De tous mes changements qu'on ne s'étonne plus.
De Vertumne voici les anciens attributs.
Toscan par mon pays, et Toscan par mon père,
J'ai fui Volsinium pour éviter la guerre.
Je chéris les Romains ; sans temples somptueux,
Seul, l'aspect du Forum sait captiver mes yeux.
Les esquifs dans ce lieu jadis fendaient le Tibre ;
Avec bruit sur ses eaux la rame tombait libre.
Mais lorsque pour ses fils le fleuve recula,
Pour attester le fait, Vertumne on m'appela.

Chaque an, à son retour, m'apporte ses prémices.
Peut-être que mon nom vient de ces sacrifices.
Pour moi le vert raisin revêt d'autres couleurs,
L'épi d'un suc laiteux se remplit aux chaleurs ;
Pour mes autels la mûre en l'été se colore ;
L'automne fait mûrir la prune qu'il décore ;
La cerise m'est due, et l'heureux jardinier
Met sur mon chef la pomme arrachée au poirier.
Loin, bruits menteurs ! mon nom vient d'une autre origine !

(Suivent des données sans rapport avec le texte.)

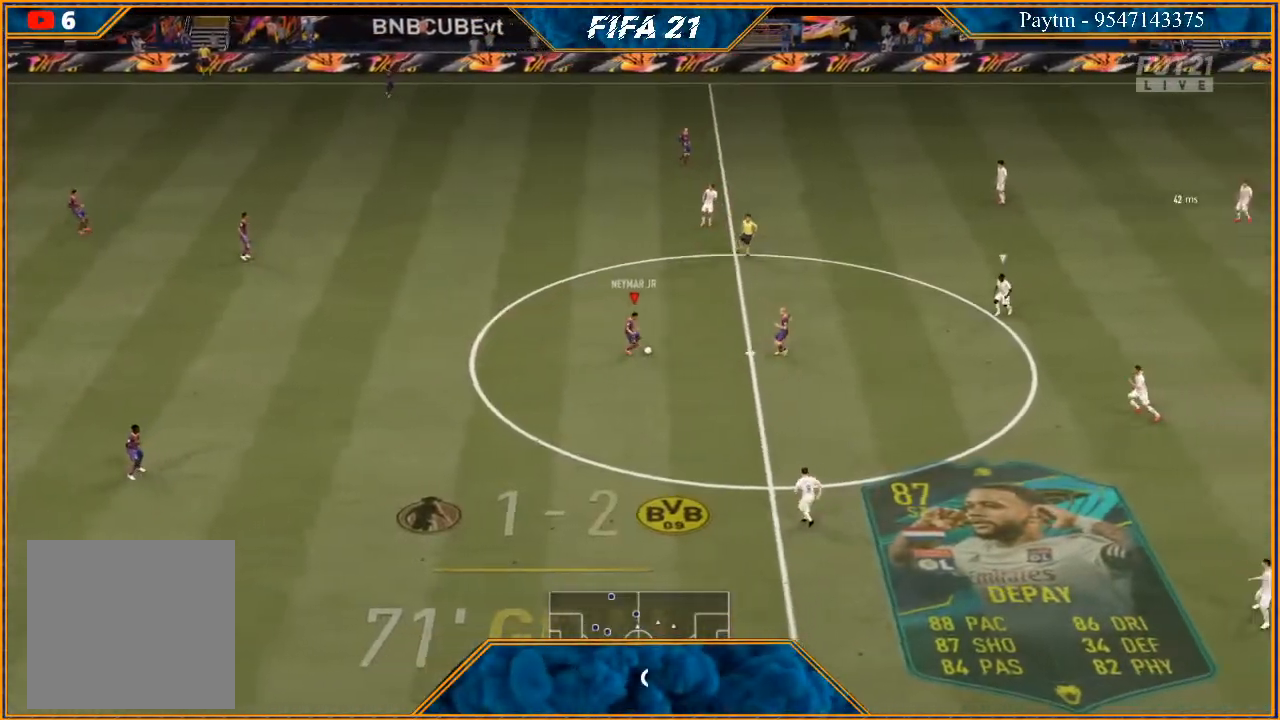
{"buttons": [], "left_stick": "right", "right_stick": "center", "events": [[233, "right_stick", "center"], [367, "left_stick", "right"]]}
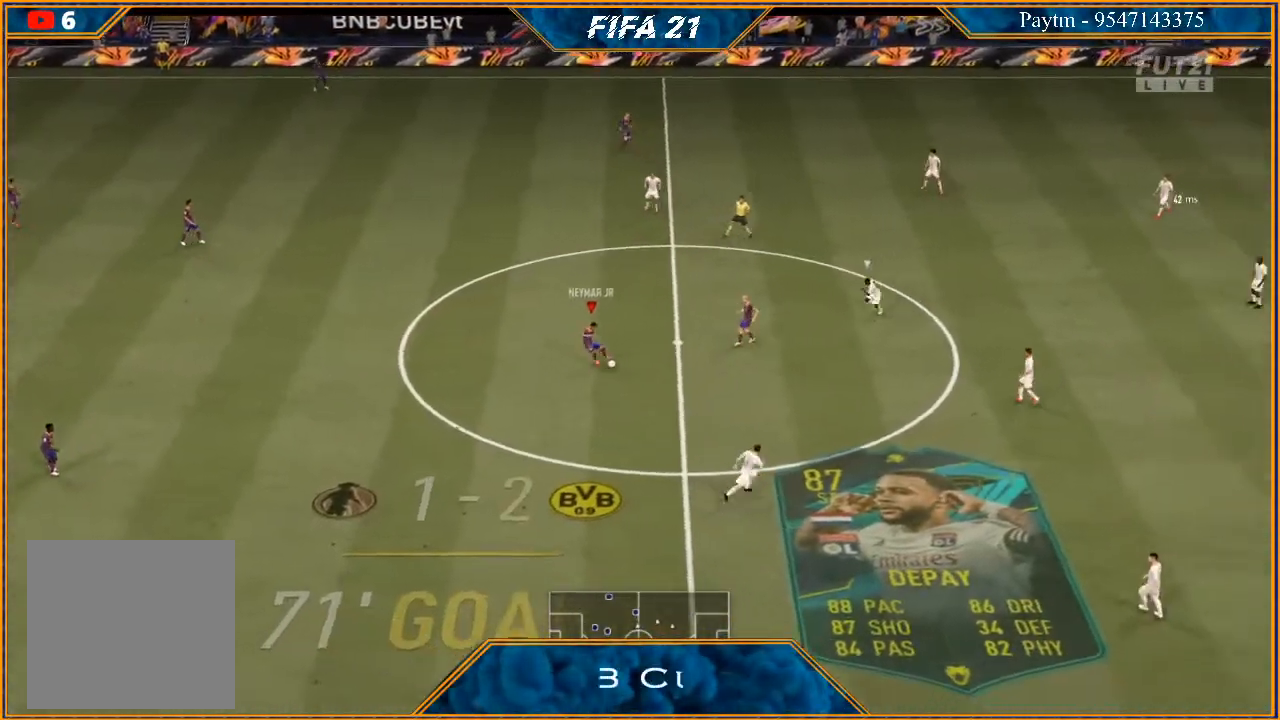
{"buttons": [], "left_stick": "right", "right_stick": "center", "events": [[100, "right_stick", "right"], [267, "right_stick", "down"], [333, "right_stick", "left"], [400, "right_stick", "center"]]}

Pleins de foi, recevez ma parole divine.
Je puis changer toujours, et toujours gracieux
Je me plie aussitôt aux formes que je veux.
Je deviens sous la soie une femme facile,
Et, sous la toge, un homme ; à ma démarche agile,
On croirait, à ma faux, ma couronne de foin,
Que ma main a coupé tous les gazons au loin ;
Sous les armes, jadis, guerrier, je fis merveille ;
Je fus un moissonneur, armé de la corbeille ;
Je suis sobre au Forum ; mon front orné de fleurs
Semble d'un vin nouveau supporter les vapeurs ;
Je suis Bacchus, avec la mitre phrygienne ;
Apollon, s'il survient que sa lyre je tienne ;
Tantôt chasseur ou faune, avec rets et gluaux,
Dans mes filets je sais attirer les oiseaux ;
Tantôt je suis cocher ; d'une façon légère
Je saute d'un coursier sur l'autre en la carrière ;
La ligne en mains, je prends les poissons ; on me rend,
Avec tunique propre et traînante, marchand.
On dirait un berger s'avançant dans la plaine,
Quand je porte de fleurs une corbeille pleine,
Ma houlette avec moi. Ma gloire est, en mes mains,
De tenir les produits les plus beaux des jardins ;
Le concombre aux flancs verts, la courge monstrueuse,
Le chou qu'en ses nœuds tient l'herbe marécageuse.
En nul temps dans les prés ne s'élève une fleur
Qui ne vienne à mon front étaler sa couleur.
Ma disposition à changer de la sorte
Des Toscans me valut le vrai nom que je porte.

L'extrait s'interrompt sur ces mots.